#### Dataset extract
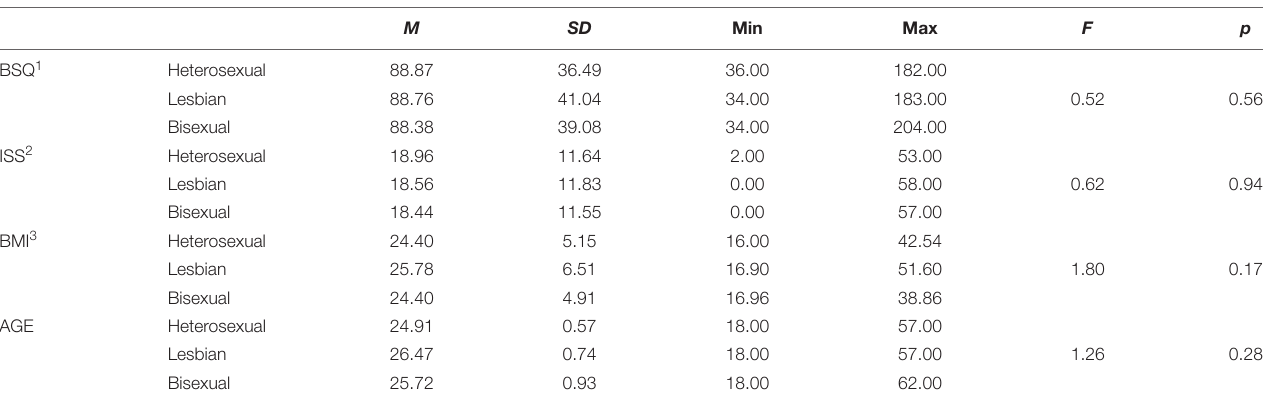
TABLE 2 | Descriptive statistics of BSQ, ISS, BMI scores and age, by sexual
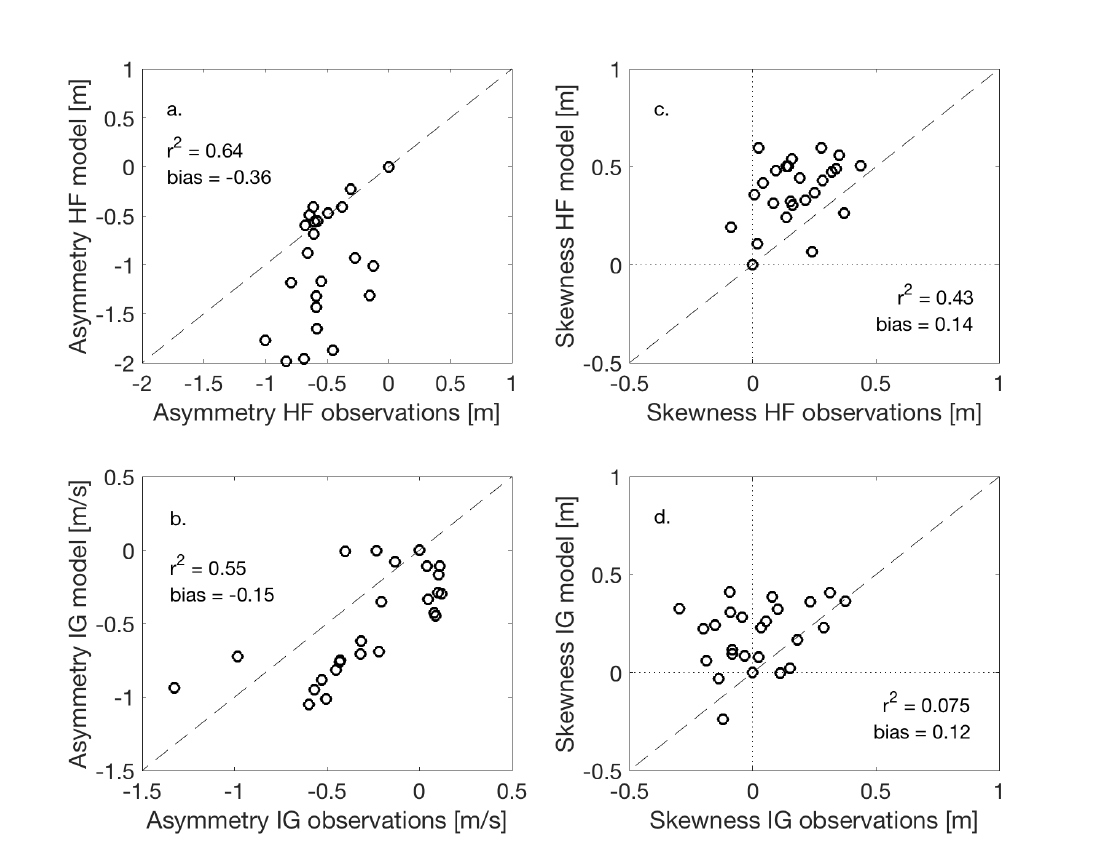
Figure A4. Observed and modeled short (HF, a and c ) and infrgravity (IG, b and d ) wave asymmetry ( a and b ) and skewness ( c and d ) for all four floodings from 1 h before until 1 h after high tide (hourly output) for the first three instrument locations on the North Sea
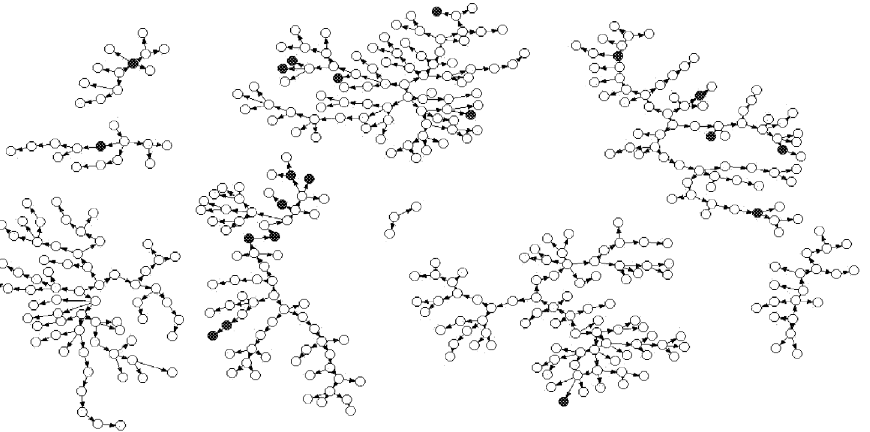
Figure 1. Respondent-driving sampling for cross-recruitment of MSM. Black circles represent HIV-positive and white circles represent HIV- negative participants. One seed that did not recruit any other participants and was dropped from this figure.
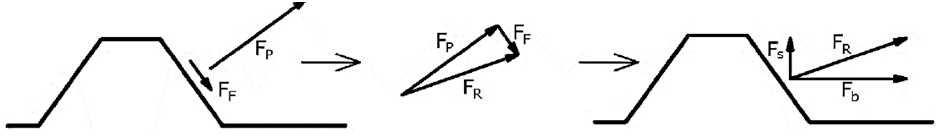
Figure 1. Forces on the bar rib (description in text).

#### Task goal
Whenever the string "from" shows up in a line above, copy that line.

#### Expected output
Figure A4. Observed and modeled short (HF, a and c ) and infrgravity (IG, b and d ) wave asymmetry ( a and b ) and skewness ( c and d ) for all four floodings from 1 h before until 1 h after high tide (hourly output) for the first three instrument locations on the North Sea
Figure 1. Respondent-driving sampling for cross-recruitment of MSM. Black circles represent HIV-positive and white circles represent HIV- negative participants. One seed that did not recruit any other participants and was dropped from this figure.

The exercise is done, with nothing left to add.